[antlr-interest] grammar for folded lines

Sat Dec 5 01:33:28 PST 2009

At 12:27 5/12/2009, Mark Eggers wrote:
 >Any sequence of CRLF followed immediately by a single linear 
white
 >space character is ignored (i.e., removed) when processing the
 >content type.
[...]
 >So, the way I'm reading this is that a folding token (' '|'\t')
 >CRLF can come anywhere in the input stream and needs to be
 >ignored before processing.
[...]
 >FOLD: (' '|'\t') NEWLINE {skip();} ;

It's actually the other way around -- newline followed by space -- 
that is the specified folding condition.

 >id: (FOLD)=>
 >  | ID '=' ID ';' NEWLINE
 >  | NEWLINE
 >  ;

Since you have specified that FOLD tokens are skipped, you cannot 
refer to them in the parser.

 >NEWLINE: '\r'? '\n' ;
[...]
 >WS: (' '|'\t'|'\r'|'\n')+ {skip();} ;

Bear in mind that these tokens are ambiguous -- if you get a 
single CRLF you'll get a NEWLINE token (which the parser will see) 
but CRLFCRLF (or any other combination of newlines and additional 
whitespace) in the input will be seen as WS (which the parser 
won't see).  If newlines are significant to your parser then you 
shouldn't be skipping them like this.  (And if they're not then 
you shouldn't have a NEWLINE token.)

 >It fails when typing in:
 >
 >ca
 > t=dog;
 >
 >I'm trying to get two ID tokens out of the last entry.
 >
 >I'm obviously not understanding something fundamental.

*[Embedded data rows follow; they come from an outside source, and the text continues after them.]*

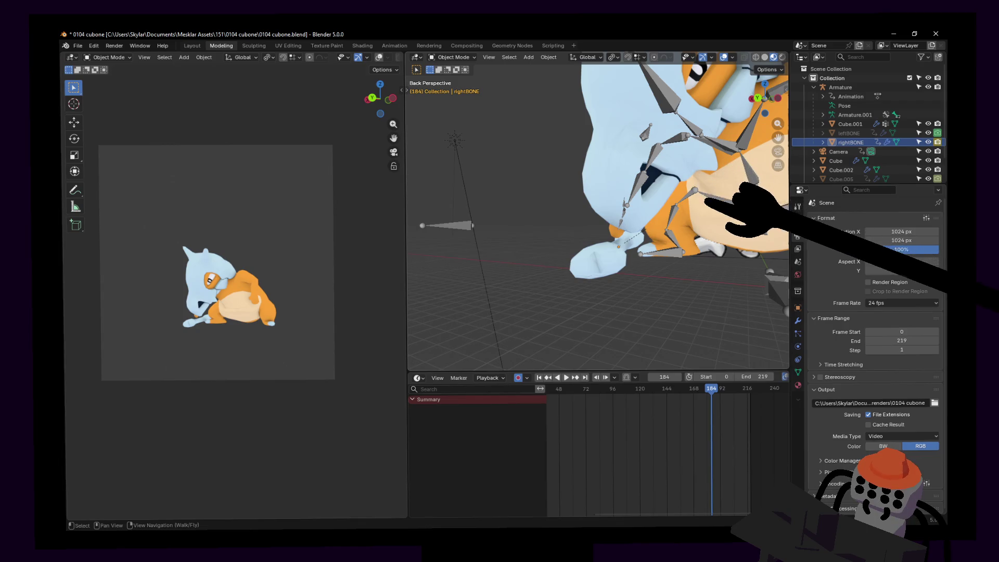
{"action": "key", "text": "Return"}
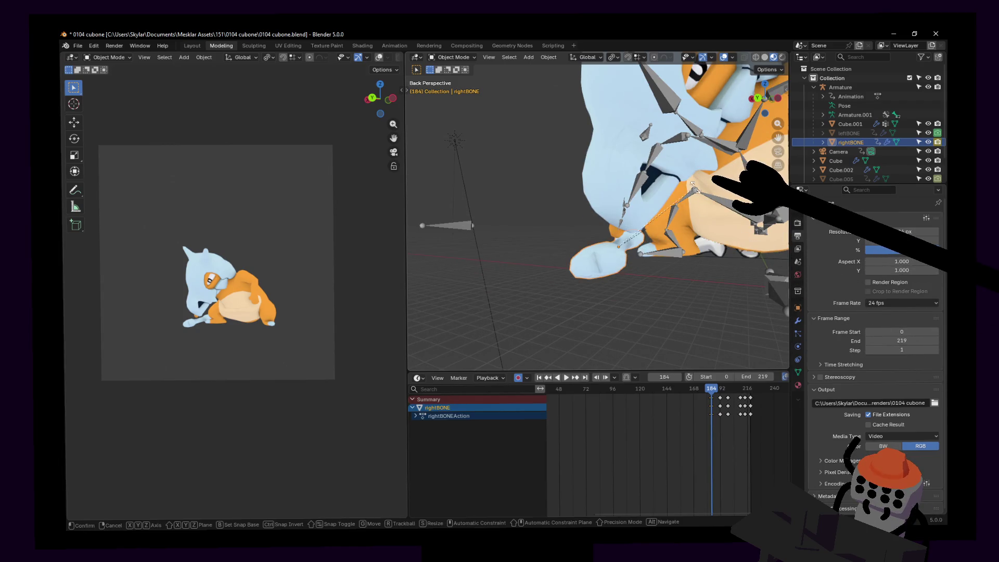
{"action": "key", "text": "r"}
{"action": "key", "text": "Return"}
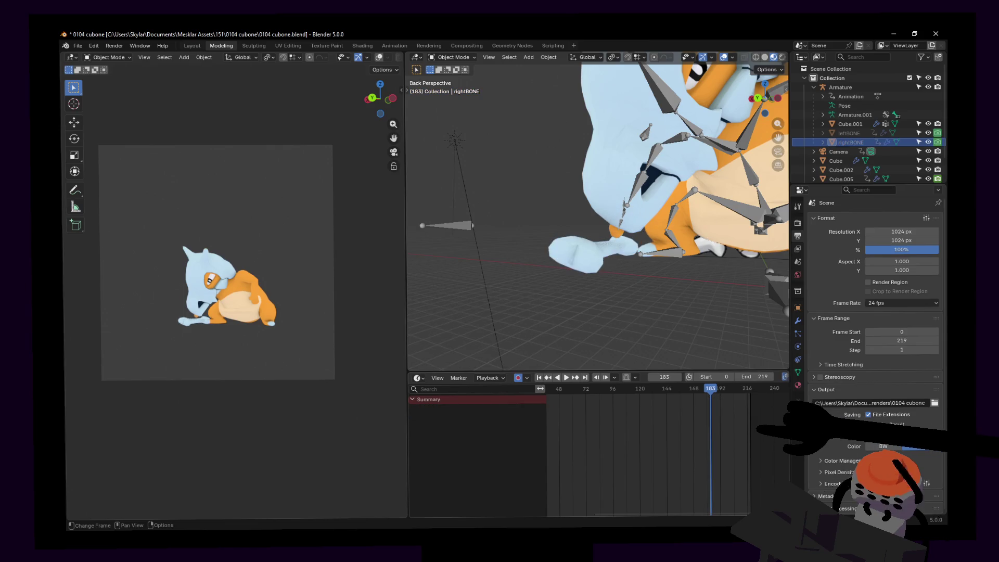
{"action": "key", "text": "alt+a"}
{"action": "key", "text": "Left"}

Hopefully 
I
 >can accomplish this without filtering the input before the
 >Antlr-generated code is used.

That actually is your best bet, particularly since the line 
folding is occurring in the middle of a token.  While there are 
ways you can deal with this and re-stitch things in the ANTLR 
lexer in a single pass, it will be much more error-prone and 
ugly.  The simplest thing to do is to write a custom CharStream 
filter that takes care of the folding, sitting between the file 
stream and the lexer.